* [Source text]
>>>>

The MDP solution identification module 200 may be configured to train machine learning models by optimizing model parameters and/or hyperparameters (hyperparameter tuning) using an optimization technique, consistent with disclosed embodiments. Hyperparameters may include training hyperparameters, which may affect how training of the model occurs, or architectural hyperparameters, which may affect the structure of the model. An optimization technique may include a grid search, a random search, a gaussian process, a Bayesian process, a Covariance Matrix Adaptation Evolution Strategy (CMA-ES), a derivative-based search, a stochastic hill-climb, a neighborhood search, an adaptive random search, or the like.


The MDP solution identification module 200 may be configured to return a statistical profile of a dataset (e.g., using a data-profiling model or other model). A statistical profile may include a plurality of descriptive metrics. For example, the statistical profile may include an average, a mean, a standard deviation, a range, a moment, a variance, a covariance, a covariance matrix, a similarity metric, or any other statistical metric of the selected dataset. In some embodiments, MDP solution identification module 200 may be configured to generate a similarity metric representing a measure of similarity between data in a dataset. A similarity metric may be based on a correlation, covariance matrix, a variance, a frequency of overlapping values, or other measure of statistical similarity.


The MDP solution identification module 200 may contain one or more prediction models. Prediction models may include statistical algorithms that are used to determine the probability of an outcome, given a set amount of input data. For example, prediction models may include regression models that estimate the relationships among input and output variables. Prediction models may also sort elements of a dataset using one or more classifiers to determine the probability of a specific outcome. Prediction models may be parametric, non-parametric, and/or semi-parametric models.

<<<<

* [Records supplied]
>>>>

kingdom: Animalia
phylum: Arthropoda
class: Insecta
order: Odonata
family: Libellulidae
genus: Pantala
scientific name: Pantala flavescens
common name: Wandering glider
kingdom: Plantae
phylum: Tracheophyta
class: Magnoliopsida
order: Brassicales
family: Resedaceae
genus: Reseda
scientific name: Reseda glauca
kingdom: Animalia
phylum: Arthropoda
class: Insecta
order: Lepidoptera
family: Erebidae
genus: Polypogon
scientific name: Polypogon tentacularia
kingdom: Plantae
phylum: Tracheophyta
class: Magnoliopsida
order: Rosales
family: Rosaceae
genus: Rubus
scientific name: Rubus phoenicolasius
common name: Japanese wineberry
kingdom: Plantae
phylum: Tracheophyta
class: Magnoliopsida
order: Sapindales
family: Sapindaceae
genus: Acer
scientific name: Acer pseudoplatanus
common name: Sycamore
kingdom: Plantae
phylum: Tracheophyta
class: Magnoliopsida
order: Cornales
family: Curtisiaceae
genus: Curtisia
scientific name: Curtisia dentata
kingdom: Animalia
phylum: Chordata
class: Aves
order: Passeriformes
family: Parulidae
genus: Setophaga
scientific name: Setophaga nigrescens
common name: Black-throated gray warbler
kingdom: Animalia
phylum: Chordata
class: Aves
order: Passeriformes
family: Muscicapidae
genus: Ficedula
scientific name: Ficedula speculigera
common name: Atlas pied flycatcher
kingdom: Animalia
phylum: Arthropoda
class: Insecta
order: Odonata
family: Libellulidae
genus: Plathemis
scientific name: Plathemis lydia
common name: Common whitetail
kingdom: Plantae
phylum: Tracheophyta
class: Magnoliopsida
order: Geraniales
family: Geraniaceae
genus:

<<<<

* [Given instruction 1]
According to the passage on the MDP solution identification module, what are the two kinds of hyperparameters?
* [Given instruction 2]
In the entries, copy out the stretch from the line that contains "scientific name: Polypogon tentacularia" through the line that contains "order: Cornales", with no changes.

* [Correct response 1]
Training hyperparameters and architectural hyperparameters.

* [Correct response 2]
scientific name: Polypogon tentacularia
kingdom: Plantae
phylum: Tracheophyta
class: Magnoliopsida
order: Rosales
family: Rosaceae
genus: Rubus
scientific name: Rubus phoenicolasius
common name: Japanese wineberry
kingdom: Plantae
phylum: Tracheophyta
class: Magnoliopsida
order: Sapindales
family: Sapindaceae
genus: Acer
scientific name: Acer pseudoplatanus
common name: Sycamore
kingdom: Plantae
phylum: Tracheophyta
class: Magnoliopsida
order: Cornales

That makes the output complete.